I'm obsessed with the process of work. I want to understand how people experience work and how that affects their well-being. I want to understand how to improve the way people think about their work and utilize it as a vehicle toward living a fuller life and not as something to be avoided. How do our values, strengths, goals and personalities impact and change due to the way we work? A seemingly good place to start with all of these questions is with myself.

This brings me to my grand summer work experiment which I'm calling The Grand Summer Work Experiment (give me a break, I'm a scientist-in-training, not a headline writer). The general idea is to systematically adjust the way I work over the summer, take careful notes about how it affects various components of my life, and share what I've learned with all of you. I'll commit to one change every week before deciding whether to permanently add it to my repertoire or try something else. Every once in awhile I'll throw a wrench into the whole process and try something completely new.

Hopefully this will give me some more personal experience and data (albeit from a sample size of one) about what different work styles are like. By the end of the summer I will have ideally tested out a multitude of changes to my own personal work style and identified what works (and what doesn't) for me.

Sound good?

Experiment #1: Pomodoro

For the week of May 27th through June 2nd I followed a strict Pomodoro Technique style of working. The basic idea is to work in 25 minute increments followed by a five minute break. After the fourth work session you then take a longer (30 minute) break. One set of four work sessions counts as a "Pomdoro." The philosophy behind the system is that building in regular breaks throughout your day helps keep you fresh and alert. The longest you have to commit to working on anything at one time is 25 minutes and then you get a short break. One of the key rules of this style of work, however, is to respect the 25 minute on, five minute off, pattern no matter what. If you're in the middle of something at the end of a 25 minute work session you should still stop. Similarily your five minute rest session should not expand beyond that 5 minute (or 30 minute if you're on your final rest session of a Pomodoro) break.

I did my best to stick to this routine for the past 7 days and here are a few things I learned:

1. 30/30 is an awesome app: If you have an iPhone and want to use the Pomodoro style of working download this app immediately. It's a customizable to-do list app/timer that automatically advances to the next item on a list and starts a timer. If you set up your 25 minute work sessions and five minute rest sessions (+ final 30 minute rest session) all you have to do is hit the start button once in the morning and follow the timer for the rest of the day. I think using a timer that doesn't require you to manually start a new session of work is really important. It's much easier to start letting your sessions spill over their boundaries when it's up to you to set the new timer. When you're following an automatic one, though, it's much easier to just do what it tells you.

2. Making an iPhone stand out of an index Card is super handy: If you don't have a stand for your iPhone I recommend making one out of an index card. The combination of 30/30 and an easy way to look over at the timer has been great. One of the best aspects of Pomodoro I learned over the past week is that a 25 minute work session means you never look at the time remaining and think, "Damn, that's way too long." Every time I've glanced at the timer, even when working on something boring, I've been pleasantly surprised by how little time is left. This has been huge in convincing me to get started on less than exciting tasks.

(SUPPLIED MATERIAL)
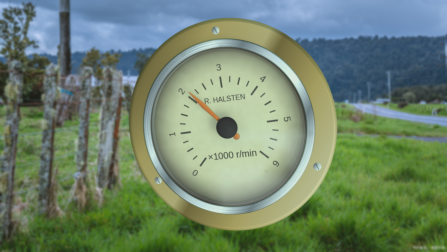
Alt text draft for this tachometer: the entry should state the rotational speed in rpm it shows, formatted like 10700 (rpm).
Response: 2125 (rpm)
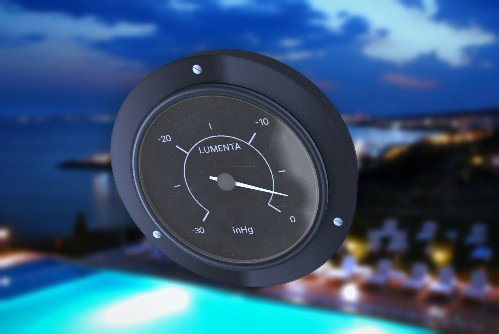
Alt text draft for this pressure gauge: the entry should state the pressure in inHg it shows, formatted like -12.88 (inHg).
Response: -2.5 (inHg)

(EXERCISE REQUIREMENTS)
(a) According to the post on the summer work experiment, how long is the break after the fourth work session?
(b) Write the next part of the post on the summer work experiment, picking up after its final sentence.

(ANSWERS BELOW)
(a) 30 minutes.

(b)
3. Having a list of "easy" tasks is important: Every once in awhile you'll finish a major task and still have some time remaining in a work session. This awkward block of time may not be the greatest for starting a new task that will take a long time to finish. Therefore, this is the perfect time to knock out pre-established "easy" tasks. In the couple of minutes remaining in a session you can fire off a couple emails, look up a fact you need for something later, or even make a list for your trip to the store later. I tag tasks like this in Things with the "@easy" tag and then search for them when I have an awkward block of time to finish up.

4. 3 Pomodoros per day is ideal: One full Pomodoro is 100 minutes of focused work with 45 minutes of rest. Completing three Pomodoros gives me five hours of highly focused work. At first I thought that was lacking ambition. Then I realized that the quality of attention and focus I bring to my work when I'm working in this style is so much higher than normal. With no distractions, a counting down timer, and a list of pre-determined work I get much, much more work done than I normally do. Additionally, it's more draining to do three high quality Pomodoros than it is to work like I used to for eight or more hours. I also don't count meetings, coaching calls, or other mandatory errands as part of my Pomodoro time. Once I add those in I often end up closer to the standard 8 hour work day. Figure Out Your Work Ahead of Time: A key part of working under this style is to have your work figured out ahead of time. I've been a huge proponent of front-end decision making for a long time and I'm glad I already had that habit when I decided to try Pomodoro-ing. You want to be able to move from task to task without having to think about what you should be doing. For me, this was partially determined during my Weekly Review. At this time I pre-determined which projects would be worked on which days of the week. During the week, the last thing I did before shutting down for the day was determine what I was working on tomorrow. I'd make a checklist on an index card and have it sitting next to my computer so I could get started on my first Pomodoro the following day with as little friction as possible.

Room for Improvement

Moving forward, I have a couple areas that need more work.

1. Stay strict: Unfortunately 30/30 allows you to easily pause a session by tapping the screen. A couple of times I found myself utilizing that feature with less than pure intentions (i.e. "Just one more game of Starcraft 2," or "I'm not quite done reading this chapter.") This style of work completely loses its punch if I'm willing to ignore the 25 minute on, five minute off, routine.

2. Take Better Breaks: It may seem like you can't do much in a five minute rest session. I seemed to use most of my breaks as an opportunity to check social media -- which isn't necessarily a bad thing. That's why these breaks exist. However, I wonder if there is a better way I can spend my breaks in the future? I like Tony Schwartz's work on renewal rituals and I wonder what I can do in those five minutes that will help me bring a fresher and clearer mind to my work.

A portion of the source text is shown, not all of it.